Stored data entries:
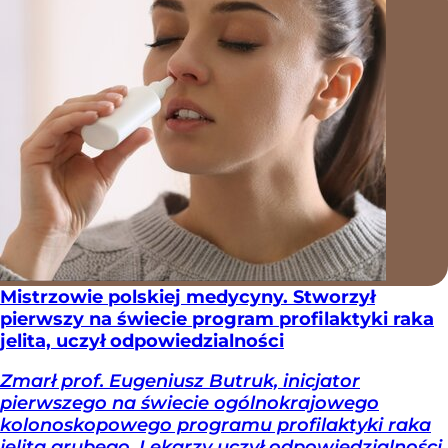
Mistrzowie polskiej medycyny. Stworzył
pierwszy na świecie program profilaktyki raka
jelita, uczył odpowiedzialności
Zmarł prof. Eugeniusz Butruk, inicjator
pierwszego na świecie ogólnokrajowego
kolonoskopowego programu profilaktyki raka
jelita grubego. Lekarzy uczył odpowiedzialności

__Job__: Exactly how many lines of the data include the word "uczył"? Reply with that number only.

__Answer section__: 2